Task data.
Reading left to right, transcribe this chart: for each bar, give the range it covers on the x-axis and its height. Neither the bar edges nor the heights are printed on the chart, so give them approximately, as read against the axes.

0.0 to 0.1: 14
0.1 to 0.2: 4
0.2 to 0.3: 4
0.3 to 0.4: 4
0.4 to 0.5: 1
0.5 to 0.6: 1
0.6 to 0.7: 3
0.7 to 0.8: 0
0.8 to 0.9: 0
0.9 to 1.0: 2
==
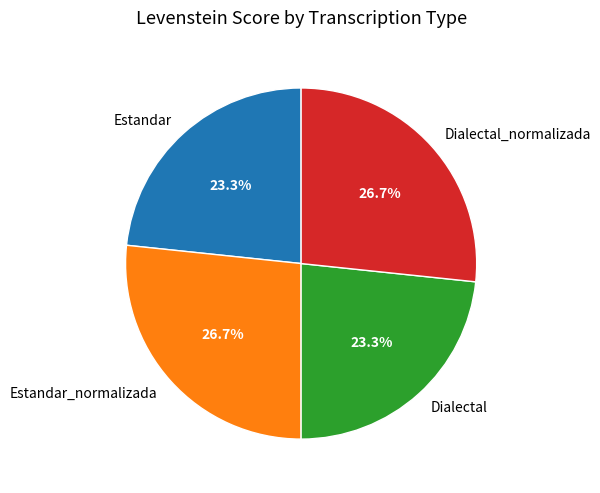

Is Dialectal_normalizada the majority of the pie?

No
* * *
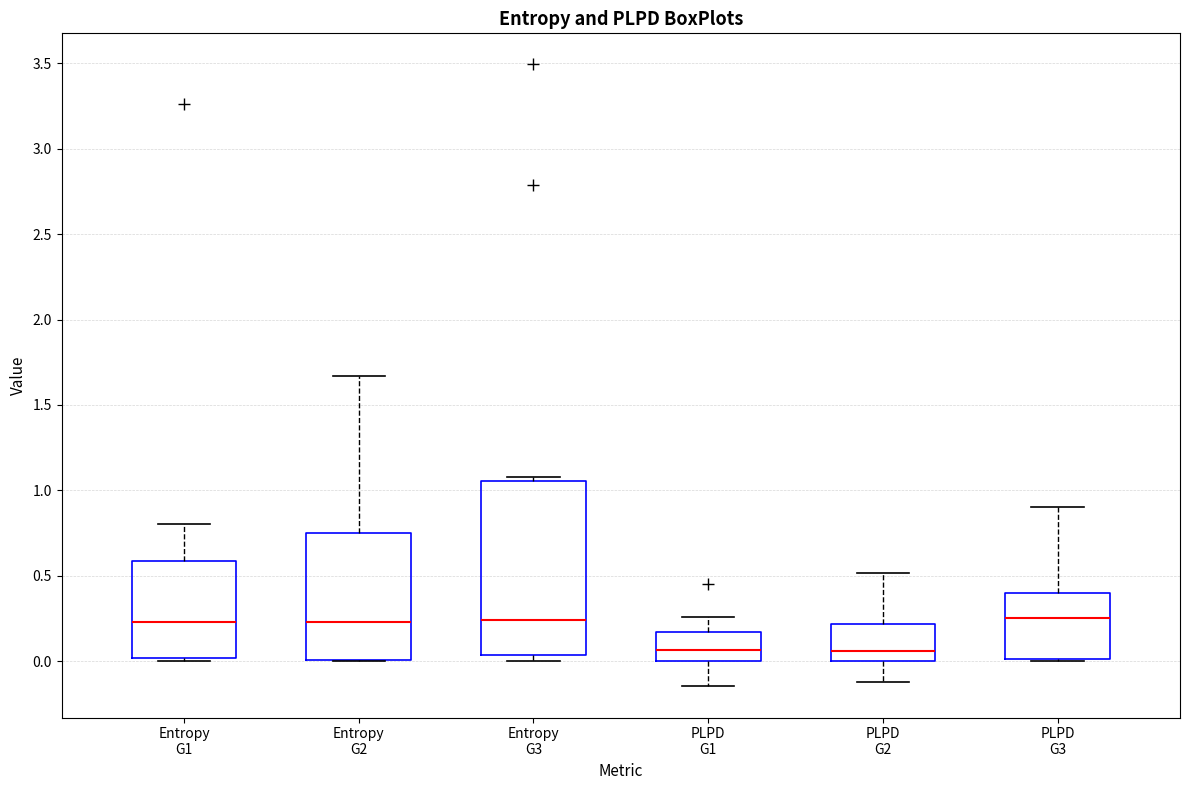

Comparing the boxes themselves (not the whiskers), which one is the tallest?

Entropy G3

Work item.
Return the lines between the one holding "0.0 to 0.1: 14" and the one holding "0.9 to 1.0: 2", inclusive, reproducing each line verbatim.

Exercise result.
0.0 to 0.1: 14
0.1 to 0.2: 4
0.2 to 0.3: 4
0.3 to 0.4: 4
0.4 to 0.5: 1
0.5 to 0.6: 1
0.6 to 0.7: 3
0.7 to 0.8: 0
0.8 to 0.9: 0
0.9 to 1.0: 2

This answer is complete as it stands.